V&A East Storehouse, London
The Victoria & Albert’s new warehouse boasts a mind-boggling 250,000 artefacts. Our art critic tries its ‘order an object’ service and gets intimate with some national treasures – including ‘the biggest Picasso in the world’
• ‘The national museum of absolutely everything’: our architecture critic visits the Storehouse
On a table in a study room at the new V&A East Storehouse, a silk-embroidered Alexander McQueen dress decorated with Hieronymus Bosch paintings has been laid out for me to see intimately. Creatures from The Garden of Earthly Delights cavort and gurn in my face, including a bird monster perched on a high stool that defecates out sinners. Ah, the privileges of a critic – except it isn’t my special experience at all. This opportunity for a personal encounter with an exquisite object is available to everyone and anyone, free of charge, as part of this unprecedented reinvention of the Victoria & Albert Museum that is V&A East Storehouse. It isn’t even difficult to arrange. All you do is look up the collection online and, if an object is in the Storehouse, you add it to your cart of up to five treasures, place an order, and in a fortnight they will be available for your private delight.

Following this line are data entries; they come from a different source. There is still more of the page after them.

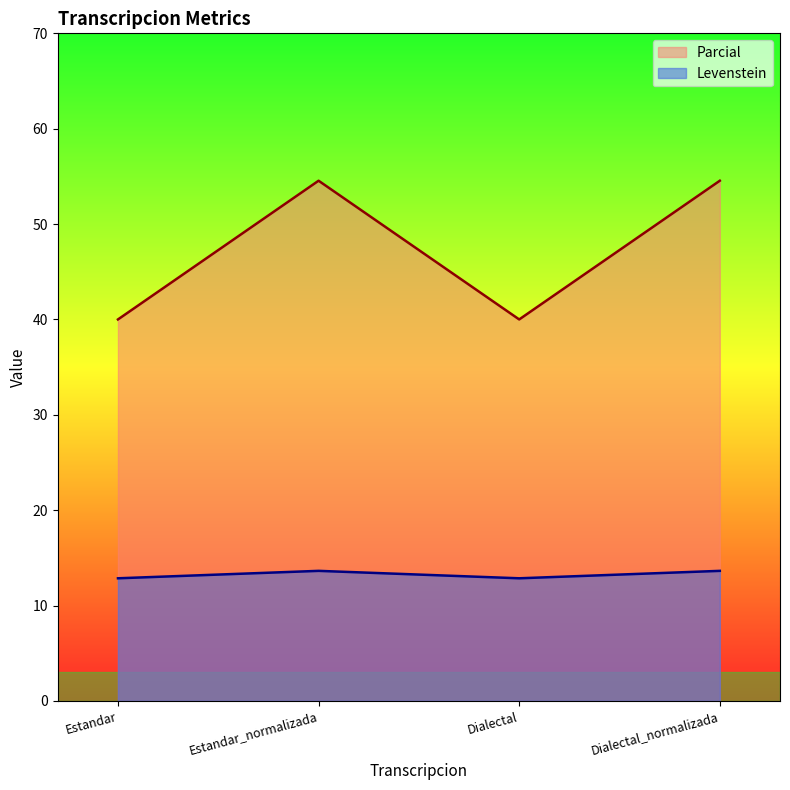

What is the maximum value for Parcial?

54.5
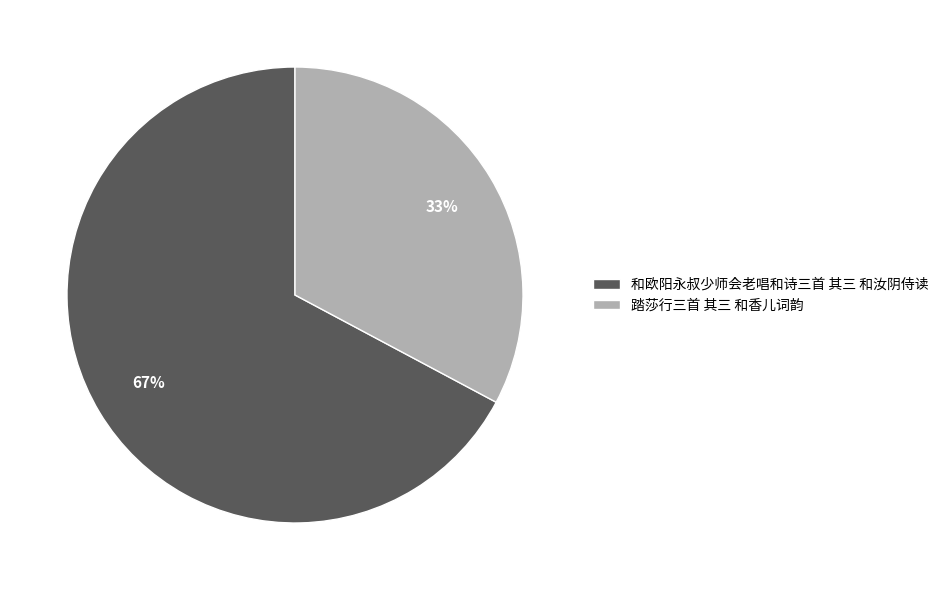

True or false: 踏莎行三首 其三 和香儿词韵 accounts for 20% of the total.

False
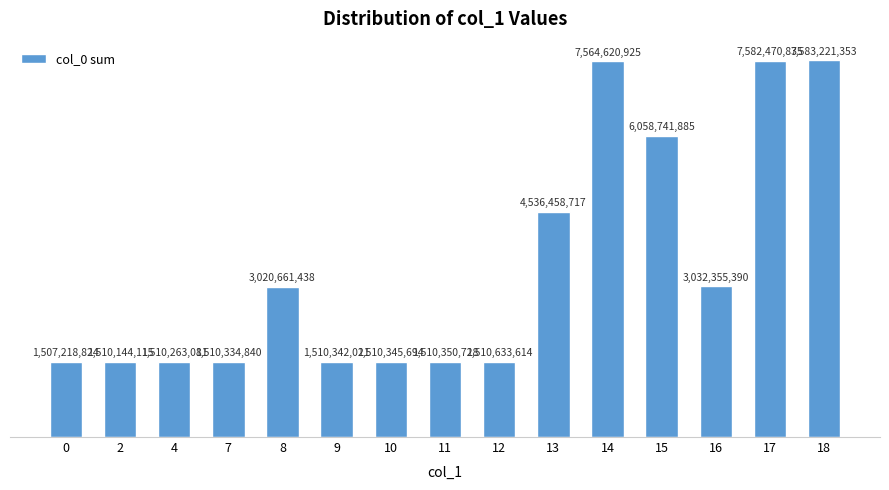

Where does the data first go above 1510633614?

8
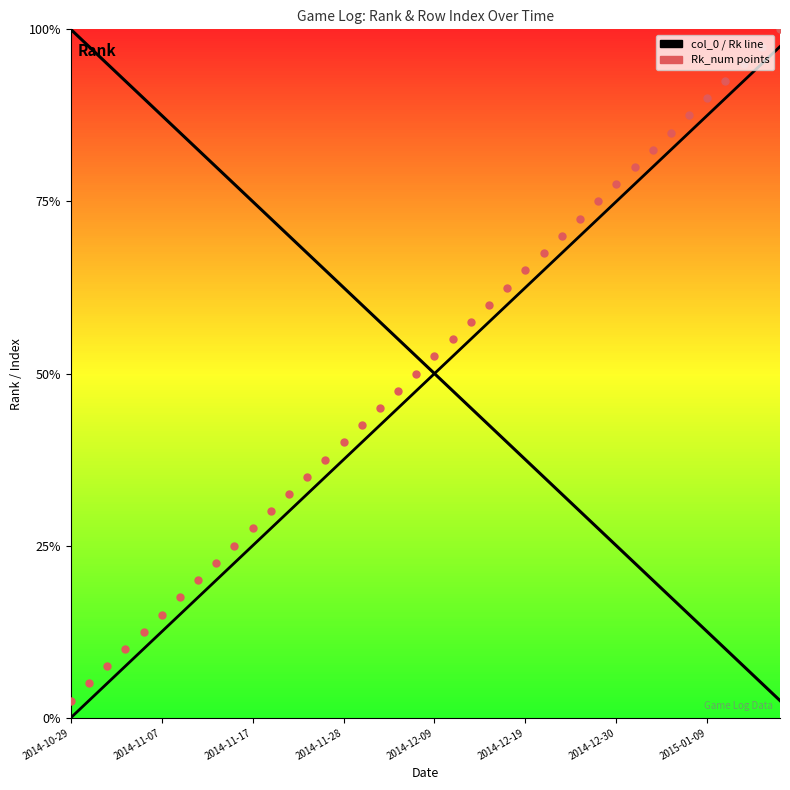

Which series contains the highest Y value?

Rk inverted curve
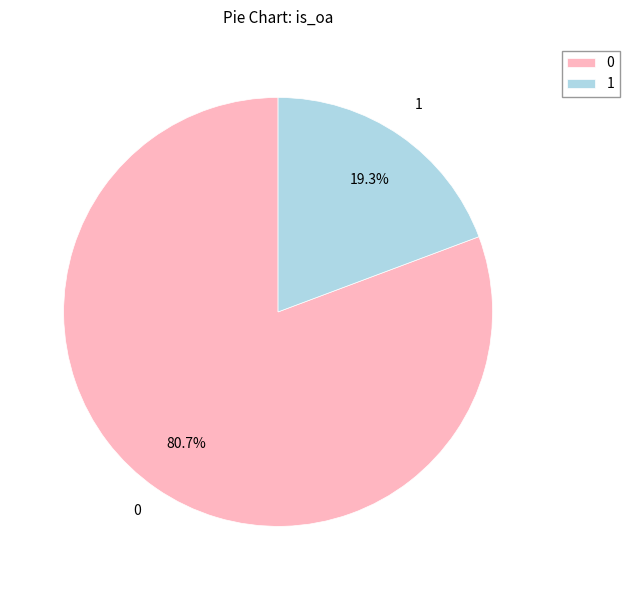

Count the number of slices in the pie.

2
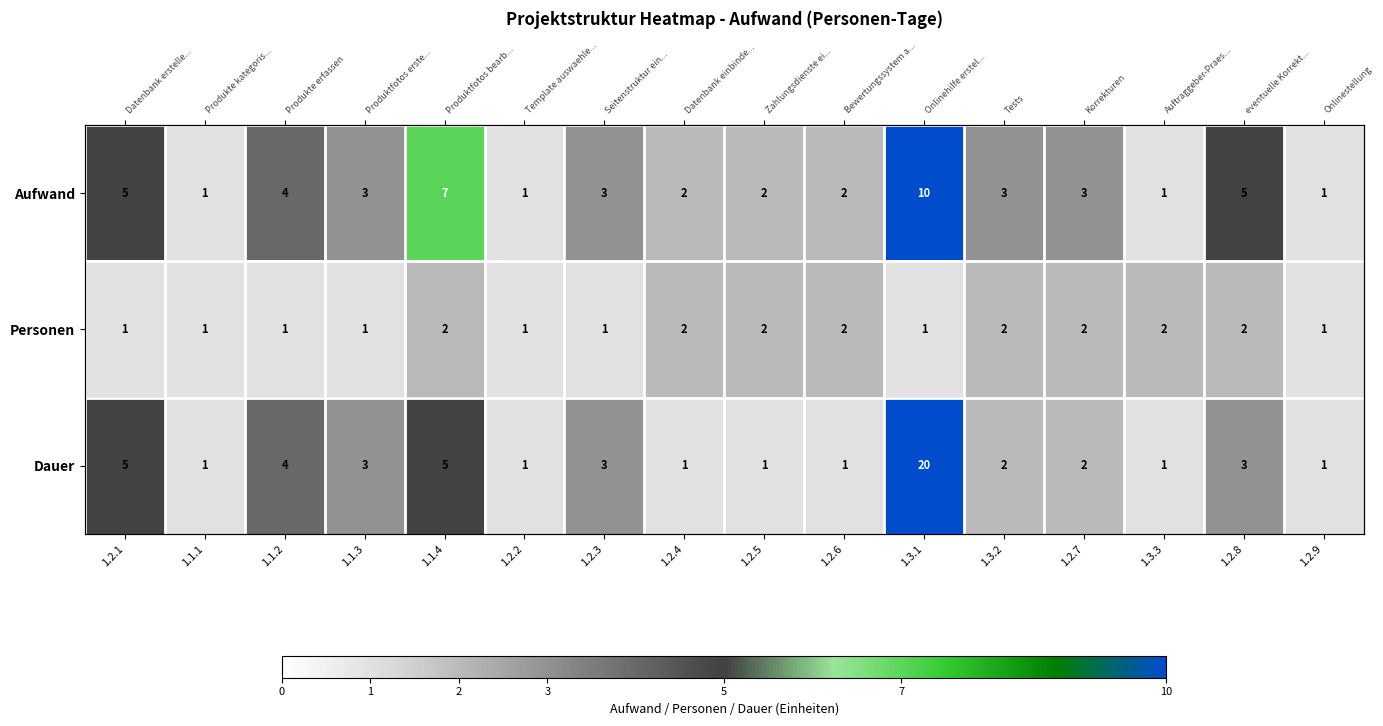

Is the value of Dauer at 1.2.4 greater than the value of Aufwand at 1.2.8?

No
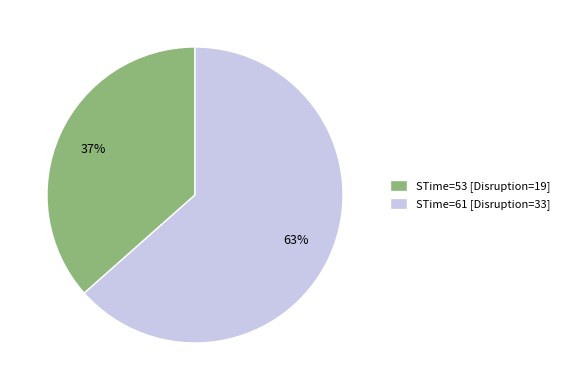

Is it true that STime=61 [Disruption=33] is 69% of the pie?

False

You can choose anything from theatre posters to Renaissance paintings to shoes. If they’re movable they will be brought to the study room, if not you go to them. I recommend the Ajanta paintings in the ground floor storage facility where I found one towering over me, its damaged parts covered with what looked like sticking plasters, adding to the mystery of this great mass of red and green out of which emerge sharply portrayed people. It’s a full-size copy of one of the Ajanta cave paintings in India – one of 300 made for the V&A in the late 19th century by a team from Bombay School of Art.